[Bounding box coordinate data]
━━━━━━━━━━━━━━━━
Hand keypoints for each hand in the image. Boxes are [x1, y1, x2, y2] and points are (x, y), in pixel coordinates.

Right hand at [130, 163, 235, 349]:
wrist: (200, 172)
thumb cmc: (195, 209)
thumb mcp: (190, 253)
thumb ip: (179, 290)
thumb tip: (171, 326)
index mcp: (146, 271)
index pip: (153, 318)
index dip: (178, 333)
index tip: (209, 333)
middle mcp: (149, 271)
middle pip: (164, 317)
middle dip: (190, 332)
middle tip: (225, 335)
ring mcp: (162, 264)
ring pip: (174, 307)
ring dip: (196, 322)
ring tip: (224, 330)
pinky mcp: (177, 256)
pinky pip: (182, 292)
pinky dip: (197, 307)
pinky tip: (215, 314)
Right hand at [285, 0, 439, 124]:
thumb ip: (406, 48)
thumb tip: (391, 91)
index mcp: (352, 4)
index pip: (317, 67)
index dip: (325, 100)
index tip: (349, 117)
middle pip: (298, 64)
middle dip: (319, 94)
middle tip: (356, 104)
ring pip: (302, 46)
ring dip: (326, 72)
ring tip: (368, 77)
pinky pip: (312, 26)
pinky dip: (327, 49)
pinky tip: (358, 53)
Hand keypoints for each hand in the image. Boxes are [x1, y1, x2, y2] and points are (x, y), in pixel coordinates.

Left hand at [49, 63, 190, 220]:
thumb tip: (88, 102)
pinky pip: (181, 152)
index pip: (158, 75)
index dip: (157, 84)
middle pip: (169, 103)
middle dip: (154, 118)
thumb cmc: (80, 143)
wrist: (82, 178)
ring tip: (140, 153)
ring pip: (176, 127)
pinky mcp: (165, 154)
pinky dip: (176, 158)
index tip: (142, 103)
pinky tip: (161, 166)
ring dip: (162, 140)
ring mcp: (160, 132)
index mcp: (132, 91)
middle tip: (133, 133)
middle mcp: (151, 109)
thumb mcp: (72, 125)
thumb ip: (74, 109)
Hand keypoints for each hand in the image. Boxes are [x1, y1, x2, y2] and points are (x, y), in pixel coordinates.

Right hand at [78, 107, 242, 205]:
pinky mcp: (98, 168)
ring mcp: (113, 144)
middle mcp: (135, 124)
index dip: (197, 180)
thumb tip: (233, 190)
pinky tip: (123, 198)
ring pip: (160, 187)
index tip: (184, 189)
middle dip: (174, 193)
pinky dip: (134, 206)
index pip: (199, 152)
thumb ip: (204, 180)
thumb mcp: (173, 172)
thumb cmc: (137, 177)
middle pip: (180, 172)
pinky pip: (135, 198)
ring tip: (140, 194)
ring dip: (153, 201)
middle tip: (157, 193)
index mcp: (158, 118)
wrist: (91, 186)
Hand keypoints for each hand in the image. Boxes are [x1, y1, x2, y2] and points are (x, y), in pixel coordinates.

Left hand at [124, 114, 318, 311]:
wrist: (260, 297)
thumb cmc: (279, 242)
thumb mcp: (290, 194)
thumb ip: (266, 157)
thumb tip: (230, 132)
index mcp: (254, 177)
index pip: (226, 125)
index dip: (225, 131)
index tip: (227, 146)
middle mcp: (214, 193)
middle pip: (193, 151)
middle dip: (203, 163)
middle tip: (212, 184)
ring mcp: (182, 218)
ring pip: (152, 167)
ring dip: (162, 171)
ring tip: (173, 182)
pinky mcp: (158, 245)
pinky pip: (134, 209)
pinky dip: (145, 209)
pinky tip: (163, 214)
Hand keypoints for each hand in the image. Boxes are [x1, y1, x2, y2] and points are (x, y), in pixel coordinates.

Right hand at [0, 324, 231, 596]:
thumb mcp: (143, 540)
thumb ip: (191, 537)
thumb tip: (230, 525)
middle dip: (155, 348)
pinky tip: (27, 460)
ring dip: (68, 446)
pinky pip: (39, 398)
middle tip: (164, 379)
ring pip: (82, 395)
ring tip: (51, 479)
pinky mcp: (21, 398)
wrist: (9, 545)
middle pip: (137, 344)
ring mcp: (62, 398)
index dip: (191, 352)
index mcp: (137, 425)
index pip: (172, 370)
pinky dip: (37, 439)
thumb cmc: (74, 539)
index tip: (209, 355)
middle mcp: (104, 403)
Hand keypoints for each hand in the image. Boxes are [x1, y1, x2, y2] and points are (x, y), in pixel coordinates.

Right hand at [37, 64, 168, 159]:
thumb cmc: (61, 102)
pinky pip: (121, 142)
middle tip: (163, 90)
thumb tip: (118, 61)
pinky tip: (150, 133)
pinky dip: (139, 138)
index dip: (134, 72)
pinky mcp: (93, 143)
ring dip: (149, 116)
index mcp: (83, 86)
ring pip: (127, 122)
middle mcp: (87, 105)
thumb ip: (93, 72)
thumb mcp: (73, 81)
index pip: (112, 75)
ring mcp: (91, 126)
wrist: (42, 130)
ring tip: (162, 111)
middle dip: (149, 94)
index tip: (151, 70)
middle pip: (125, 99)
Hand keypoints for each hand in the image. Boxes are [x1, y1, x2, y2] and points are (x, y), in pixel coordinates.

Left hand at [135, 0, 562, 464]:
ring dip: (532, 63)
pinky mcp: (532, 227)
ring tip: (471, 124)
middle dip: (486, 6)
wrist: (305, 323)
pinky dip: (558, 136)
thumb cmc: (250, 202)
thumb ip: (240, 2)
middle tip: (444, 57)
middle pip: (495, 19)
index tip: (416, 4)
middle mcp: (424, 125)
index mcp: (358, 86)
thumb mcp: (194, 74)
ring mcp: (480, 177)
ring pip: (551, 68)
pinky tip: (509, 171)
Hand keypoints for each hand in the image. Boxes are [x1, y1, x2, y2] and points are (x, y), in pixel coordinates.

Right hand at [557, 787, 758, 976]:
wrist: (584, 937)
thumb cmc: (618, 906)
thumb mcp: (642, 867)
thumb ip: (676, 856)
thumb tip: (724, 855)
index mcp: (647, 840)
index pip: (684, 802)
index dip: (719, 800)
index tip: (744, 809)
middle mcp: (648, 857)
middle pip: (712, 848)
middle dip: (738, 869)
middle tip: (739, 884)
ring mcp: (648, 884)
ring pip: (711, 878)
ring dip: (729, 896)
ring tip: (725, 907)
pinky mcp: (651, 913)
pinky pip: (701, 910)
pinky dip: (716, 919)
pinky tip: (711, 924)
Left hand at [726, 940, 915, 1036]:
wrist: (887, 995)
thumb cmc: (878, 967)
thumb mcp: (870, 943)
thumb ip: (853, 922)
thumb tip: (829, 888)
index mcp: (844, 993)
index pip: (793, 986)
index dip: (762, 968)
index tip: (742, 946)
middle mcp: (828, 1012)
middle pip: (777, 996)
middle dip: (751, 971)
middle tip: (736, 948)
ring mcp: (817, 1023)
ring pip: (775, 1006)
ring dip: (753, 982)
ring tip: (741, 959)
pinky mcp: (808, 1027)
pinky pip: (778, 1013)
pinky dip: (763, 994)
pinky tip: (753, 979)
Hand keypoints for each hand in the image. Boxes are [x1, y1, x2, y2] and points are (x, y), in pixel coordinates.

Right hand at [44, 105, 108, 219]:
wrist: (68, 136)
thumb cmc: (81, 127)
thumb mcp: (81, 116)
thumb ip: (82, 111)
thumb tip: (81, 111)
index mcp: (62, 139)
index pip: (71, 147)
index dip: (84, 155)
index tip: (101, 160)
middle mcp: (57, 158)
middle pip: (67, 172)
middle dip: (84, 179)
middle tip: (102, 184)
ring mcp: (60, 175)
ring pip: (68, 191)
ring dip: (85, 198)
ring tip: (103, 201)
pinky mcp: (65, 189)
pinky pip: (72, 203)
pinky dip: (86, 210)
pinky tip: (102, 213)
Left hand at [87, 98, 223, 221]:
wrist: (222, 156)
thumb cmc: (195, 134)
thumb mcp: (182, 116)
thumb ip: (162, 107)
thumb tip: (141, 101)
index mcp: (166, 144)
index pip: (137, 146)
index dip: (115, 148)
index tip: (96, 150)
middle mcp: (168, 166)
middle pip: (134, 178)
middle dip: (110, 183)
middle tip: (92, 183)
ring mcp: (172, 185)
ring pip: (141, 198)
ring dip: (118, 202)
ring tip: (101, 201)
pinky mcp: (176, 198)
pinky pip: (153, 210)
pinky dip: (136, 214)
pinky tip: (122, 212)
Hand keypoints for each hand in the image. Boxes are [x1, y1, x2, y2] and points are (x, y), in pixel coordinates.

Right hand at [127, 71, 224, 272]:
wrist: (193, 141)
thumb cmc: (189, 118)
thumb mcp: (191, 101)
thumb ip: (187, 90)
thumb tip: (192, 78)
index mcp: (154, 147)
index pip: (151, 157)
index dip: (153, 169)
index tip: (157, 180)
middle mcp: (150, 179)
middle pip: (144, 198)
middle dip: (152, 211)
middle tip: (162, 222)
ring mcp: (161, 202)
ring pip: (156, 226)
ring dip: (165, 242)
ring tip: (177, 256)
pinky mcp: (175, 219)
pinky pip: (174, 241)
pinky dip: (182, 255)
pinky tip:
━━━━━━━━━━━━━━━━
• [EXERCISE BRIEF]: Using the data above, transcribe the lines that run from the line with "ring tip: (368, 77)" to the line with "middle pip: (169, 103)", both ends kept, and output nothing else.

• [TASK OUTPUT]:
ring tip: (368, 77)
pinky pip: (312, 26)
pinky dip: (327, 49)
pinky tip: (358, 53)
Hand keypoints for each hand in the image. Boxes are [x1, y1, x2, y2] and points are (x, y), in pixel coordinates.

Left hand at [49, 63, 190, 220]:
thumb tip: (88, 102)
pinky pip: (181, 152)
index pip: (158, 75)
index dip: (157, 84)
middle pip: (169, 103)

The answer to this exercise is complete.